* **What you have to do**
Below are records; the lines starting at the one with "right shoulder: (359, 188)" and ending at the one with "left knee: (289, 346)" must be reproduced exactly, both included. Pictures must not appear.

* **Given records**
*** Block opens ***

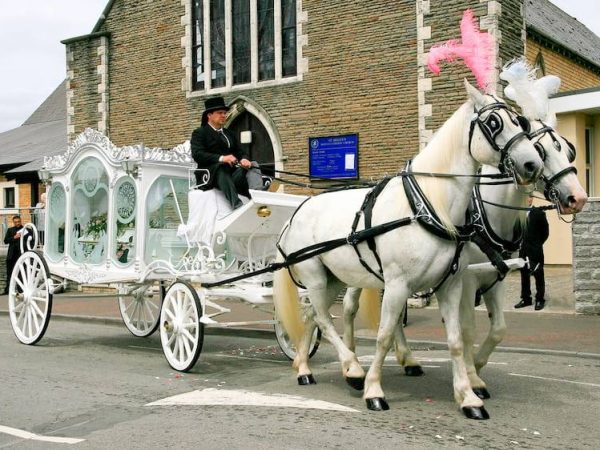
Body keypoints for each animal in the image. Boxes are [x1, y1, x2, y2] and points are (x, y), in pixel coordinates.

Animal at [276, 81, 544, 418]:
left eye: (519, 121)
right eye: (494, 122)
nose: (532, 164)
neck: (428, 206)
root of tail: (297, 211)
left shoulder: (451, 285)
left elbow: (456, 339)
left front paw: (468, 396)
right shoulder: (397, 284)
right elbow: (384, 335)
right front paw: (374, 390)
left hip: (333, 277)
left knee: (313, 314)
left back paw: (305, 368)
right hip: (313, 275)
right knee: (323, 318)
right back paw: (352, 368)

*** Block closes ***
*** Block opens ***

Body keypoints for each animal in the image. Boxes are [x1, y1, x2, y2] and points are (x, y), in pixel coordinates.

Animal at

*** Block closes ***
*** Block opens ***

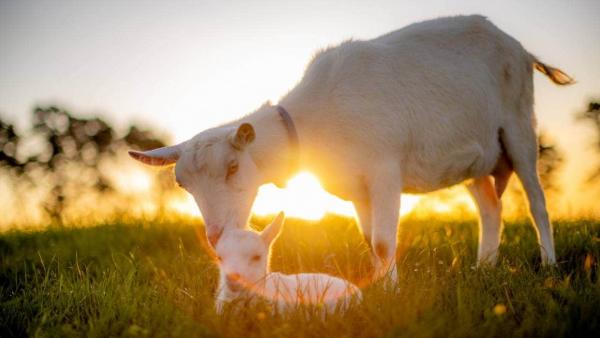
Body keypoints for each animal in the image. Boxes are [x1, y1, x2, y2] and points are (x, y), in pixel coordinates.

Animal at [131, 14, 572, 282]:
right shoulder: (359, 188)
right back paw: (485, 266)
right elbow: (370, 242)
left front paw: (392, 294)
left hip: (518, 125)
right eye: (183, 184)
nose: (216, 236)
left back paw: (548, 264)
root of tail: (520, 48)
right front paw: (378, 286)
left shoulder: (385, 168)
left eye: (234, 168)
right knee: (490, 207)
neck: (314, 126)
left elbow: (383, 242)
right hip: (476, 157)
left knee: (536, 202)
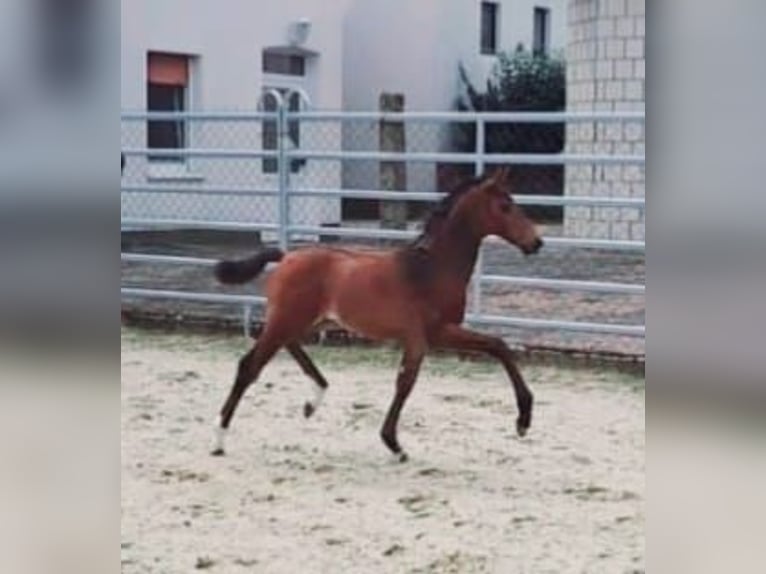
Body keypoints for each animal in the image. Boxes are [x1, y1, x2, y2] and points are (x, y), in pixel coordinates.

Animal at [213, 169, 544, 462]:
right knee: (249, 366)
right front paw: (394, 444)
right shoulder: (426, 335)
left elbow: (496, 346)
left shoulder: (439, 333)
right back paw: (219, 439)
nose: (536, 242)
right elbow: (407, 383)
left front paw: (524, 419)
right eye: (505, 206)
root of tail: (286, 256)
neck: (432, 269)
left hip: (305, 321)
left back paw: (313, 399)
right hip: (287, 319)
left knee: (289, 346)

*** Block closes ***

* **Output of the task**
right shoulder: (359, 188)
right back paw: (485, 266)
right elbow: (370, 242)
left front paw: (392, 294)
left hip: (518, 125)
right eye: (183, 184)
nose: (216, 236)
left back paw: (548, 264)
root of tail: (520, 48)
right front paw: (378, 286)
left shoulder: (385, 168)
left eye: (234, 168)
right knee: (490, 207)
neck: (314, 126)
left elbow: (383, 242)
right hip: (476, 157)
left knee: (536, 202)
Body keypoints for each animal in the image. Boxes are [x1, y1, x2, y2] and points are (x, y), in pixel coordinates.

Animal at [213, 169, 544, 462]:
right knee: (249, 366)
right front paw: (394, 444)
right shoulder: (426, 335)
left elbow: (496, 346)
left shoulder: (439, 333)
right back paw: (219, 439)
nose: (536, 242)
right elbow: (407, 383)
left front paw: (524, 419)
right eye: (505, 206)
root of tail: (286, 256)
neck: (432, 269)
left hip: (305, 321)
left back paw: (313, 399)
right hip: (287, 319)
left knee: (289, 346)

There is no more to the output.